Reproduce all of the entries character for character, while leaving out any pictures they contain.

> [Excerpted data]
►

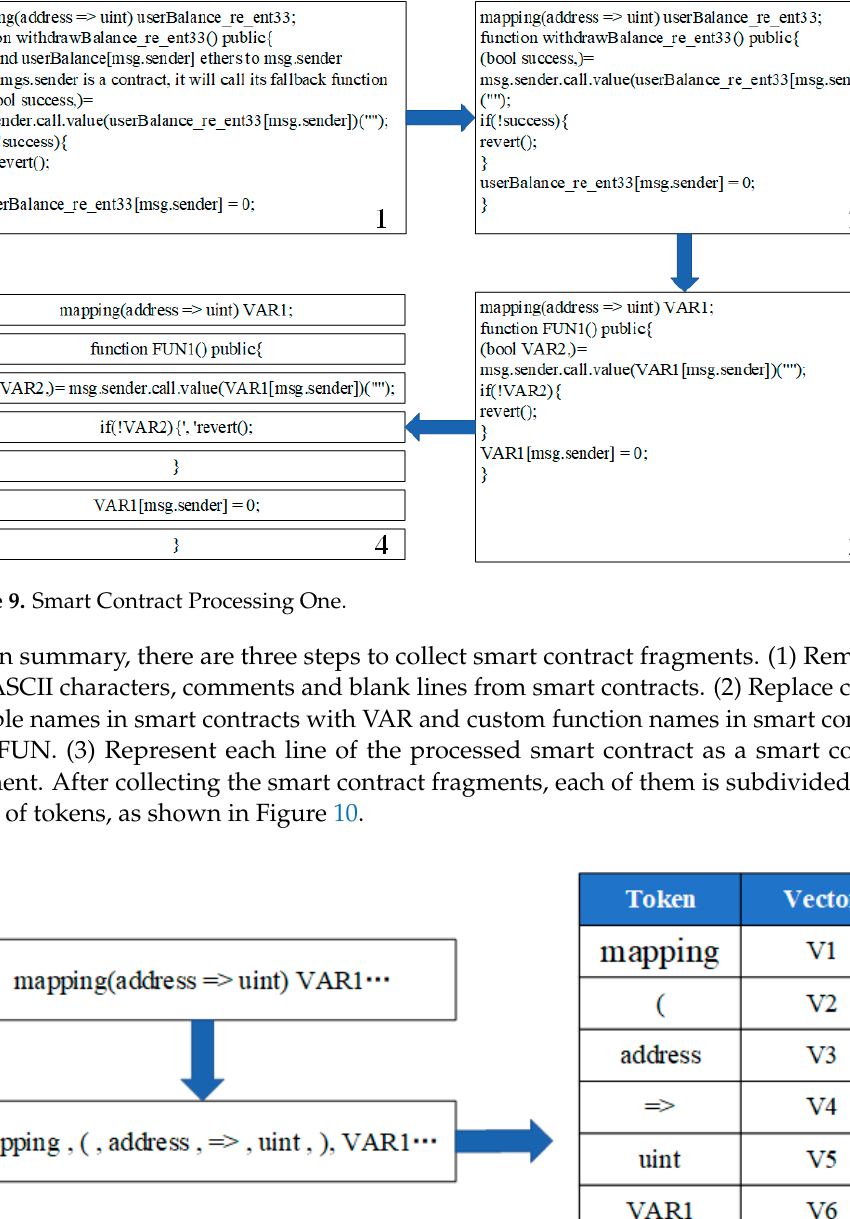
Figure 10. Smart Contract Processing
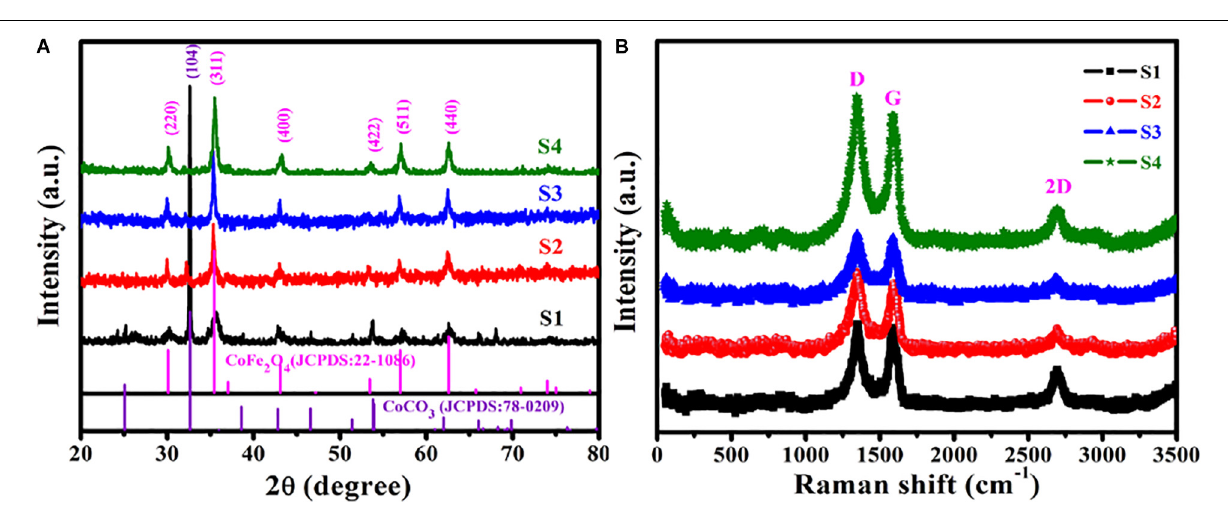
FIGURE 2 | (A) XRD patterns, and (B) Raman spectra of the as-prepared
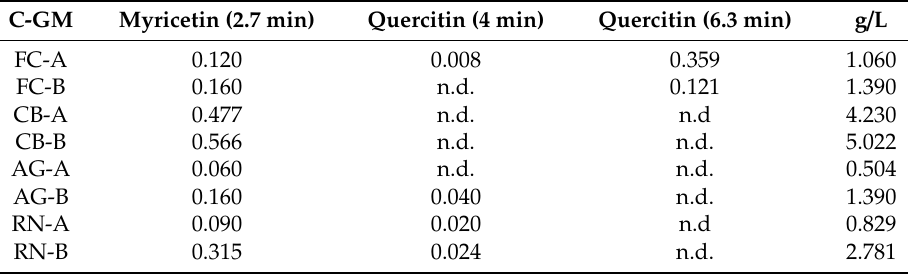
Table 1. HPLC analysis of myricetin and quercetin contents in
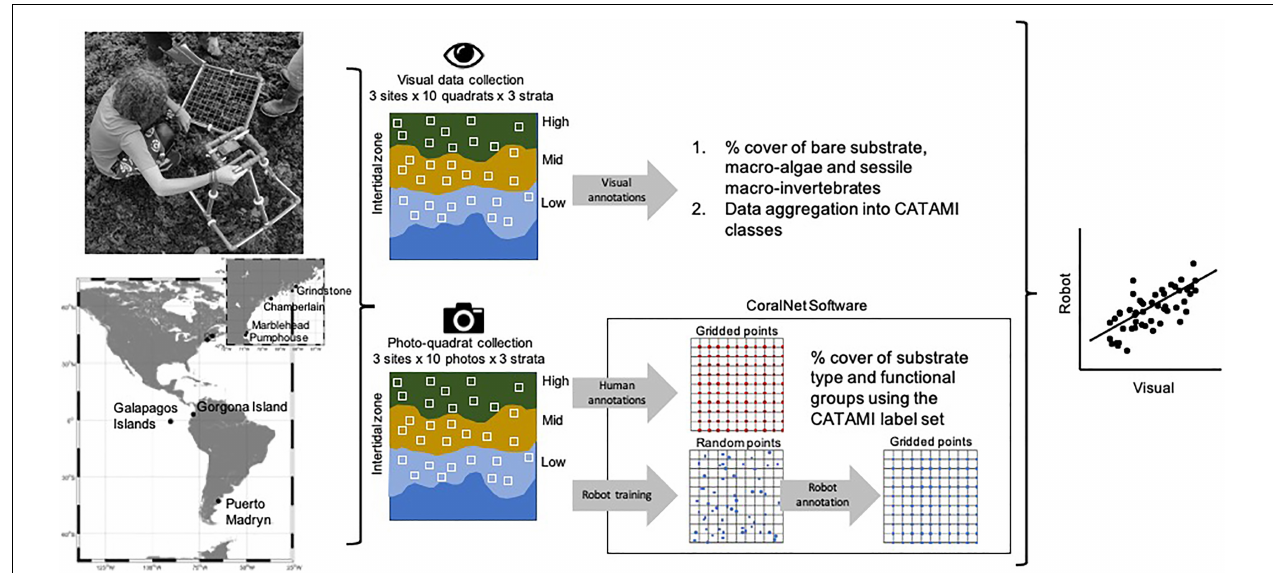
FIGURE 1 | Study workflow showing the location of sampling localities, in situ collection of visual observations, photoquadrat imagery from each locality, and data processing and analysis. The inset map represents the area highlighted with the rectangle containing the four sampled sites in the United States (Marblehead, Pumphouse, Chamberlain, and Grindstone). Visual annotations collected on the field (above the map) were used to estimate percent cover of all taxa to the lowest possible taxonomic level and subsequently aggregated into CATAMI categories. Note that photoquadrats were collected in the same place than visual quadrats. CoralNet software was employed to estimate percent cover of CATAMI categories from direct human annotations and automatically by machine learning after training the algorithm with 100 points randomly distributed over 362 photoquadrats. Outputs from visual and photoquadrat (human and automated) annotations were then compared and statistically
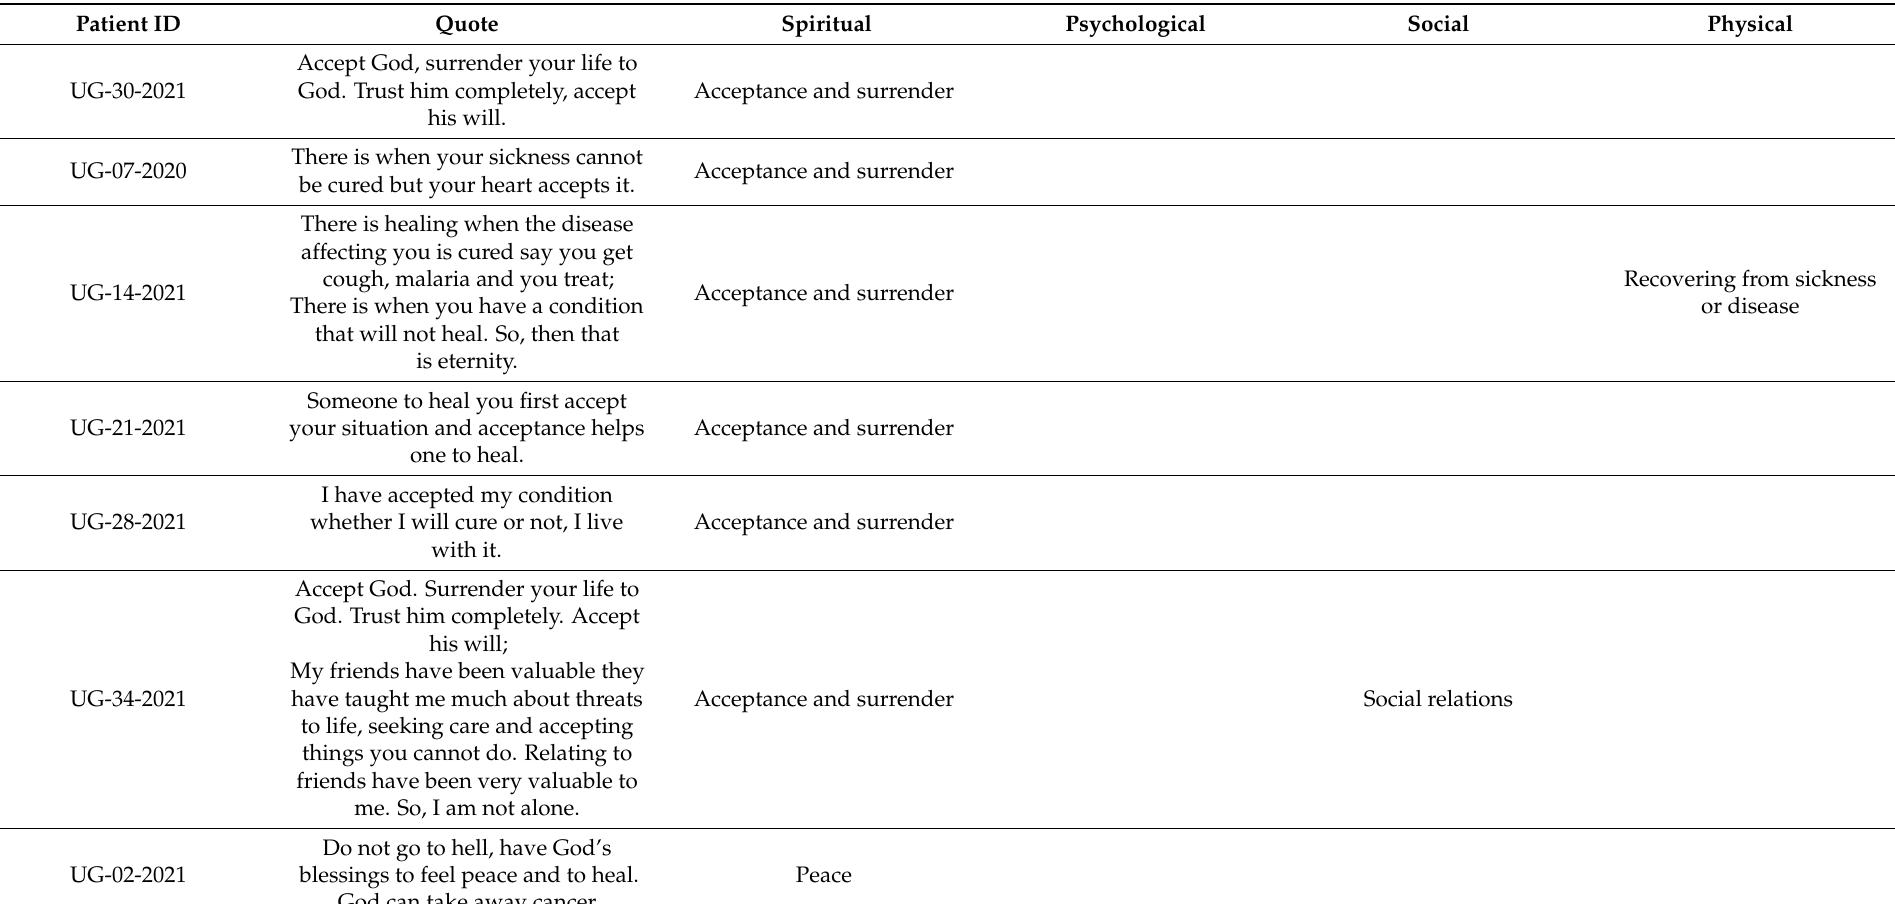
Table 2. Mapping of the patient descriptions of healing on to the multi-dimensional domains of Health ( n = 31 *). Patient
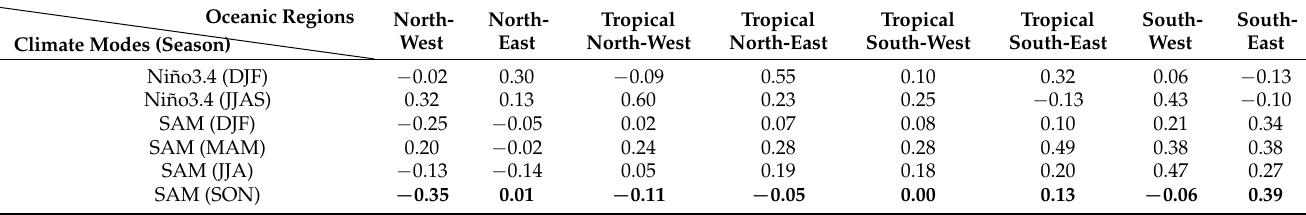
Table 2. Correlations between seasonally averaged interannual anomalies of extreme wave occurrence averaged in different open-ocean regions and climate modes. Correlations significant at the 95% level according to a Student t -test are displayed in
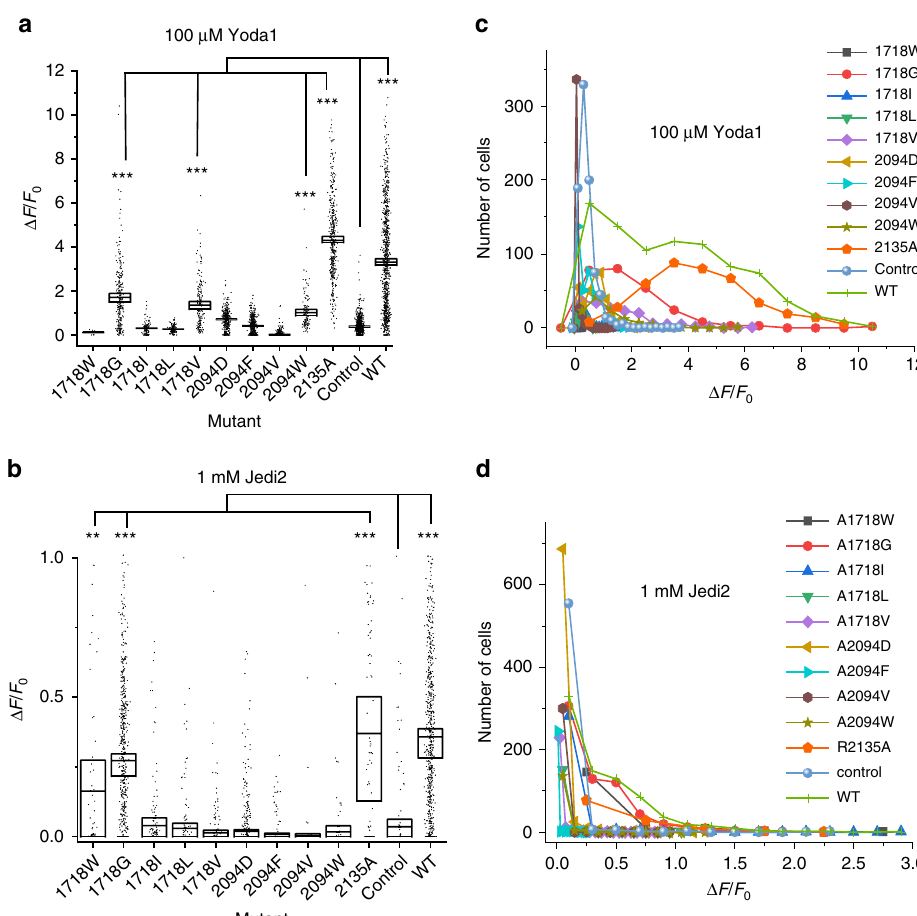
Fig. 4 Coupling between chemical activation pathways in Piezo1. Δ PZ1 cells were co-transfected with GC6 and one of the indicated A1718 and A2094 mutant construct or with GC6 only (control). The relative amplitude of calcium signals ( Δ F/F 0 ) obtained by application of 100 µ M Yoda1 ( a ) or 1 mM Jedi2 ( b ) is shown as a dotted box plot. For statistical analysis, cells from at least three independent experiments were pooled and considered as independent points (n values between 12 and 877). The box upper and lower limits represent standard error of mean values (shown as horizontal inner lines). Source data are provided as a Source Data fi le. Comparison of the mean values between WT/mutants and control was done using two-tails t -tests. Asterisks indicate standard p -value range. *, 0.01 < p < 0.05; **, 0.00 1 < p < 0.01; ***, p < 0.001 and n.s. (non-signi fi cant): p > 0.05. Statistical results are only shown for mutants exhibiting Δ F/F 0 larger than control conditions. For clarity, the number of analyzed cells is from (a) and (b) are plotted as function of the range of Δ F/F 0 values obtained with 100 µ M Yoda1 ( c ) or 1 mM Jedi2 ( d ) for each tested mutant (gray rectangle: A1718W, red circles: A1718G, blue triangles: A1718I, green triangles: A1718L, purple diamonds: A1718V, gold triangles: A2094D, cyan triangles: A2094F, brown hexagons: A2094V, olive stars: A2094W, orange pentagons: R2135A, blue spheres: control and green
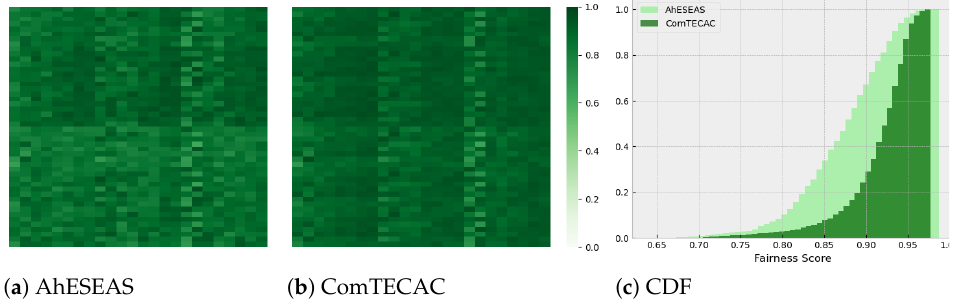
Figure 11. Recomputed fairness for recent clusters scenarios considering AhESEAS and ComTECAC heuristics only (dark is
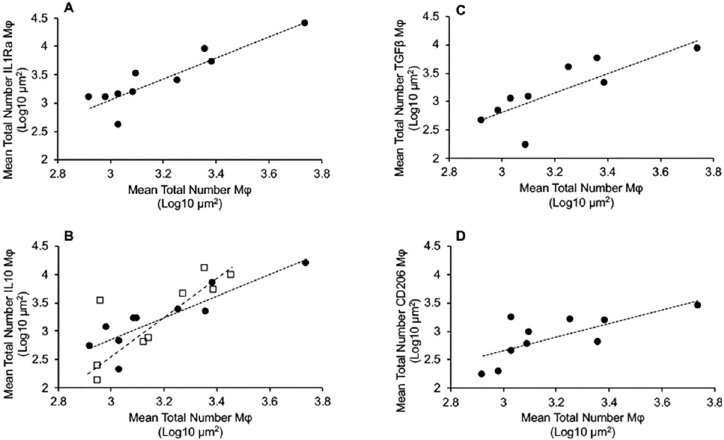
Fig 6. Pairwise Pearson correlations for total number of macrophages (M φ ) with resolution and repair M φ phenotypes. ( A ) correlation between total M φ and number of IL-1Ra+ M φ for subclinical cows; ( B ) correlation between total M φ and number of IL-10+ M φ for subclinical cows ( ● and dotted line) and clinical cows ( □ and dotted line); ( C ) correlation between total M φ and number of TGF- β + M φ for subclinical cows; and ( D ) correlation between total M φ and number of CD206+ M φ for subclinical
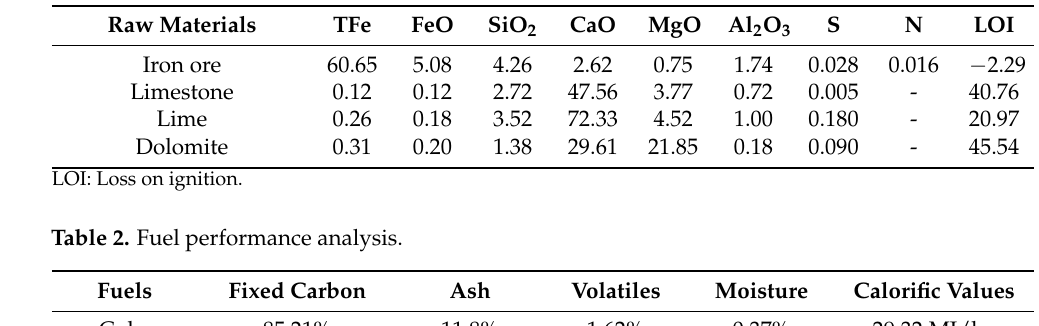
Table 1. Sintering raw material composition (mass fraction/%).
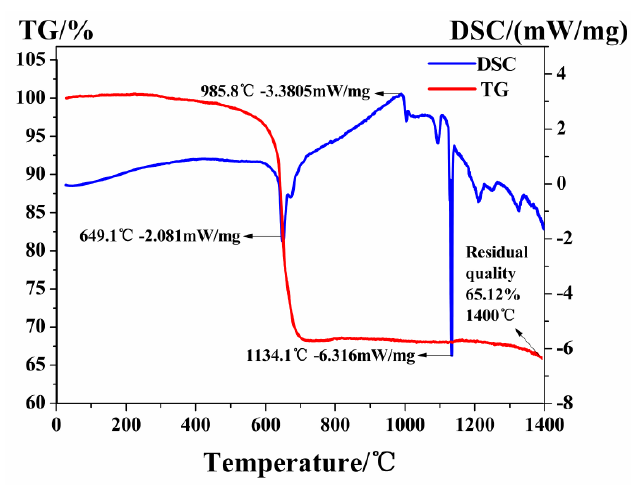
Figure 2. Differential scanning calorimetry (DSC)/thermogravimetry (TG) curve of Li 2 CaGaO 4 .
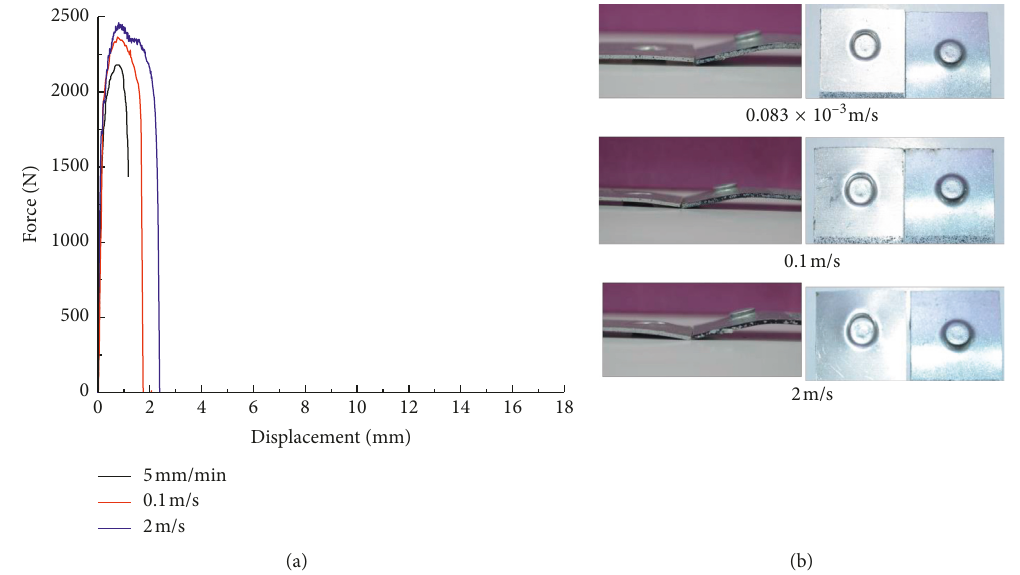
Figure 8: Dynamic lap-shear tests of clinched joints: (a) force-displacement curves and (b) failure modes at three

◄

> [Exercise result]
Figure 10. Smart Contract Processing
FIGURE 2 | (A) XRD patterns, and (B) Raman spectra of the as-prepared
Table 1. HPLC analysis of myricetin and quercetin contents in
FIGURE 1 | Study workflow showing the location of sampling localities, in situ collection of visual observations, photoquadrat imagery from each locality, and data processing and analysis. The inset map represents the area highlighted with the rectangle containing the four sampled sites in the United States (Marblehead, Pumphouse, Chamberlain, and Grindstone). Visual annotations collected on the field (above the map) were used to estimate percent cover of all taxa to the lowest possible taxonomic level and subsequently aggregated into CATAMI categories. Note that photoquadrats were collected in the same place than visual quadrats. CoralNet software was employed to estimate percent cover of CATAMI categories from direct human annotations and automatically by machine learning after training the algorithm with 100 points randomly distributed over 362 photoquadrats. Outputs from visual and photoquadrat (human and automated) annotations were then compared and statistically
Table 2. Mapping of the patient descriptions of healing on to the multi-dimensional domains of Health ( n = 31 *). Patient
Table 2. Correlations between seasonally averaged interannual anomalies of extreme wave occurrence averaged in different open-ocean regions and climate modes. Correlations significant at the 95% level according to a Student t -test are displayed in
Fig. 4 Coupling between chemical activation pathways in Piezo1. Δ PZ1 cells were co-transfected with GC6 and one of the indicated A1718 and A2094 mutant construct or with GC6 only (control). The relative amplitude of calcium signals ( Δ F/F 0 ) obtained by application of 100 µ M Yoda1 ( a ) or 1 mM Jedi2 ( b ) is shown as a dotted box plot. For statistical analysis, cells from at least three independent experiments were pooled and considered as independent points (n values between 12 and 877). The box upper and lower limits represent standard error of mean values (shown as horizontal inner lines). Source data are provided as a Source Data fi le. Comparison of the mean values between WT/mutants and control was done using two-tails t -tests. Asterisks indicate standard p -value range. *, 0.01 < p < 0.05; **, 0.00 1 < p < 0.01; ***, p < 0.001 and n.s. (non-signi fi cant): p > 0.05. Statistical results are only shown for mutants exhibiting Δ F/F 0 larger than control conditions. For clarity, the number of analyzed cells is from (a) and (b) are plotted as function of the range of Δ F/F 0 values obtained with 100 µ M Yoda1 ( c ) or 1 mM Jedi2 ( d ) for each tested mutant (gray rectangle: A1718W, red circles: A1718G, blue triangles: A1718I, green triangles: A1718L, purple diamonds: A1718V, gold triangles: A2094D, cyan triangles: A2094F, brown hexagons: A2094V, olive stars: A2094W, orange pentagons: R2135A, blue spheres: control and green
Figure 11. Recomputed fairness for recent clusters scenarios considering AhESEAS and ComTECAC heuristics only (dark is
Fig 6. Pairwise Pearson correlations for total number of macrophages (M φ ) with resolution and repair M φ phenotypes. ( A ) correlation between total M φ and number of IL-1Ra+ M φ for subclinical cows; ( B ) correlation between total M φ and number of IL-10+ M φ for subclinical cows ( ● and dotted line) and clinical cows ( □ and dotted line); ( C ) correlation between total M φ and number of TGF- β + M φ for subclinical cows; and ( D ) correlation between total M φ and number of CD206+ M φ for subclinical
Table 1. Sintering raw material composition (mass fraction/%).
Figure 2. Differential scanning calorimetry (DSC)/thermogravimetry (TG) curve of Li 2 CaGaO 4 .
Figure 8: Dynamic lap-shear tests of clinched joints: (a) force-displacement curves and (b) failure modes at three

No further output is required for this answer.